# GIVEN PROBLEM 1
According to the essay on Brown's novel Wieland, in what year was the novel published?

# PASSAGE SHOWN
<<<<
If There Is Nothing Lurking in the Darkness, Then Illumination and Exposure Are Pointless
Charles Brockden Brown’s novel Wieland is famous as the first American Gothic novel. It was published in 1798, at the very end of the Eighteenth Century and just fifteen years after the end of the American Revolution. While the novel was written in a time still dominated by Enlightenment-era thinking, the novel questions many of the assumptions of the Enlightenment.
The realizations of the limits of the Enlightenment become apparent as the book progresses.
The novel offers the characters Wieland and Pleyel as opposites in the novel, the former representing religion and the latter representing rationalism. Wieland is a novel that interacts with epistemology, that is, the study of knowledge; and the two characters are prime examples to focus on. The Enlightenment was characterized by the belief that the universe is a logical and orderly place and the hope that humanity would uncover the laws that govern it.
Multiple scientific discoveries led to achievements in politics, the arts, and religion; but as the work proceeded, the importance of religion seemed to decline. As the years went on and questions remained unanswered after the American Revolution, it became assumed that not everything was as logical as it seemed at the spark of the Enlightenment. Another factor that added to the “burning out” of the Enlightenment was the French Revolution. Americans saw what a bloodbath the revolution in Europe had been and realized that the American Revolution could have just as easily been as bad.
The combination of the limits of the Enlightenment with the near-missed massacre led writers to adopt a dark and opposite side of the reasonable thinking of the Enlightenment: the Gothic. This movement became the exploration of the extremes of emotions and limits of human understanding, so it included many mysterious happenings. Gothic literature typically contains old ruins, inexplicable occurrences, and overall dark environments. The main purpose of Gothic work was to respond to the shortcomings of the Enlightenment.
In Brown’s Wieland, the characters Wieland and Pleyel are colleagues who share different views on life. Wieland, the brother of Clara the narrator, is a man of religion and emotion while Pleyel, the beloved of Clara, is a man of reason. The novel begins with the story of Wieland’s grandfather, which is disgustingly Gothic. The son of an esteemed family, Grandfather Wieland eventually marries the daughter of a merchant, which is the first conflict for the Wieland family line. The next Wieland (father to Clara) is a very religious man who develops an obsession for his temple.
His constant brooding over the need to be in his church leads him to “spontaneously combust” one evening at his beloved establishment. Grandfather Wieland seems to curse the family by betraying his noble line, and his son is the victim of an unexplainable, possibly divine occurrence; Brown is using the most blatant Gothic references he can. At the end of this stained family tree is Wieland, Clara’s brother. He is a man of religion just like his father, however his character is not a true Calvinist like his father was.
>>>>
# MATERIAL SHOWN
<<<<
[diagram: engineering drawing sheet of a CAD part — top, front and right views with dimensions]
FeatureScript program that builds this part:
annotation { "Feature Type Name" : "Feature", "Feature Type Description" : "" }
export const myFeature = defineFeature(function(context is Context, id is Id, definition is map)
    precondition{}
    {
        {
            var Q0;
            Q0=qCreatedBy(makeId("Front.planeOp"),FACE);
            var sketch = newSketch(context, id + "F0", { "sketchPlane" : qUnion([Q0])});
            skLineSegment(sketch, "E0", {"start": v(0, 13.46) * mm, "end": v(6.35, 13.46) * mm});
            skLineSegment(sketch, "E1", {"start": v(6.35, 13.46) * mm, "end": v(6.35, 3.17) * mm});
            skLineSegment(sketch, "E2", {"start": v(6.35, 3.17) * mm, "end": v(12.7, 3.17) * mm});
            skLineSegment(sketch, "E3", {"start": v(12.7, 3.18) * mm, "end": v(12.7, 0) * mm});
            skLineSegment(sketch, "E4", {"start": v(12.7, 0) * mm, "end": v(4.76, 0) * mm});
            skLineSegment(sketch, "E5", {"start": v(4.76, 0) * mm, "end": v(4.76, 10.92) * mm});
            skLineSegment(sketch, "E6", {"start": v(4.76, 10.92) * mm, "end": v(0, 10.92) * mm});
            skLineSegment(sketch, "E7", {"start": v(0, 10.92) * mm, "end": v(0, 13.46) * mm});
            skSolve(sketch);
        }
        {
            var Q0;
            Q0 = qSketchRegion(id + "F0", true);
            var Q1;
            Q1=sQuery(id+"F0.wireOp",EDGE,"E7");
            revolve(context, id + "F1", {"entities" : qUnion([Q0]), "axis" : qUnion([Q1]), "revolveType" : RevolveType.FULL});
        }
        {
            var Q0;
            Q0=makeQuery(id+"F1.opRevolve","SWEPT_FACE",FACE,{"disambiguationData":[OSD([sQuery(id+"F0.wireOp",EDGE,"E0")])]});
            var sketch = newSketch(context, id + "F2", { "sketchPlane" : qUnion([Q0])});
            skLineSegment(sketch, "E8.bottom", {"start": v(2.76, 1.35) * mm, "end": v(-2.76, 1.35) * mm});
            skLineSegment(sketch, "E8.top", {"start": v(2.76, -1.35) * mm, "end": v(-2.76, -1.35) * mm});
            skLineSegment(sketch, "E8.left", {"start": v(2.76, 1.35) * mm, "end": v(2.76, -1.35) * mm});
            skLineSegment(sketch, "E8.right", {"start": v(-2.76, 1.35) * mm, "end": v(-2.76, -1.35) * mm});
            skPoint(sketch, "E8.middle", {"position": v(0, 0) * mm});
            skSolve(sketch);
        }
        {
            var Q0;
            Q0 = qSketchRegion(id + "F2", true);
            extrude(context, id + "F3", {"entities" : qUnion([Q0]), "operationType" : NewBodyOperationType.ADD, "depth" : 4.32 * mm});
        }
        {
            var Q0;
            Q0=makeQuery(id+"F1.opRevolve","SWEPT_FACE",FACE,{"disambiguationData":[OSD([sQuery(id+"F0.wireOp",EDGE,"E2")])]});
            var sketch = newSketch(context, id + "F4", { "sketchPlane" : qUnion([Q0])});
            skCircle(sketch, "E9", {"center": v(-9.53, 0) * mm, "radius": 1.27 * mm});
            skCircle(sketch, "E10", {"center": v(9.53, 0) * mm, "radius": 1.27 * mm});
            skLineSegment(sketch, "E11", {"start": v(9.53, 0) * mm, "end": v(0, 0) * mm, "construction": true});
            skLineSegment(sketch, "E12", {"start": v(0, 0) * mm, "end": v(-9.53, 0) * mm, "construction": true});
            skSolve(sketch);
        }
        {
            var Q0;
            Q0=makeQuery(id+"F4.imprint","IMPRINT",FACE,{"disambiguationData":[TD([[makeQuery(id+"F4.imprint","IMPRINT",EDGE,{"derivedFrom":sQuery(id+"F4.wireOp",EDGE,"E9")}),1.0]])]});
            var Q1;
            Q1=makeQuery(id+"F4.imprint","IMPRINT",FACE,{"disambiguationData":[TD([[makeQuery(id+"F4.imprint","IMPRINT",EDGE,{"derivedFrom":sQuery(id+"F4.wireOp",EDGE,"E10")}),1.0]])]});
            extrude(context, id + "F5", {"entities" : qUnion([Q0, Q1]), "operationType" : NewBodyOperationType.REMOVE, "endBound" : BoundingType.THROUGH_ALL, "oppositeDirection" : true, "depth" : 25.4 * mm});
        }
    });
>>>>
# GIVEN PROBLEM 2
Reproduce the stretch of the listing from its first line through the line containing "v(12.7, 3.17) *", including both ends and nothing more.

# WRITTEN SOLUTION 1
1798

# WRITTEN SOLUTION 2
[diagram: engineering drawing sheet of a CAD part — top, front and right views with dimensions]
FeatureScript program that builds this part:
annotation { "Feature Type Name" : "Feature", "Feature Type Description" : "" }
export const myFeature = defineFeature(function(context is Context, id is Id, definition is map)
    precondition{}
    {
        {
            var Q0;
            Q0=qCreatedBy(makeId("Front.planeOp"),FACE);
            var sketch = newSketch(context, id + "F0", { "sketchPlane" : qUnion([Q0])});
            skLineSegment(sketch, "E0", {"start": v(0, 13.46) * mm, "end": v(6.35, 13.46) * mm});
            skLineSegment(sketch, "E1", {"start": v(6.35, 13.46) * mm, "end": v(6.35, 3.17) * mm});
            skLineSegment(sketch, "E2", {"start": v(6.35, 3.17) * mm, "end": v(12.7, 3.17) * mm});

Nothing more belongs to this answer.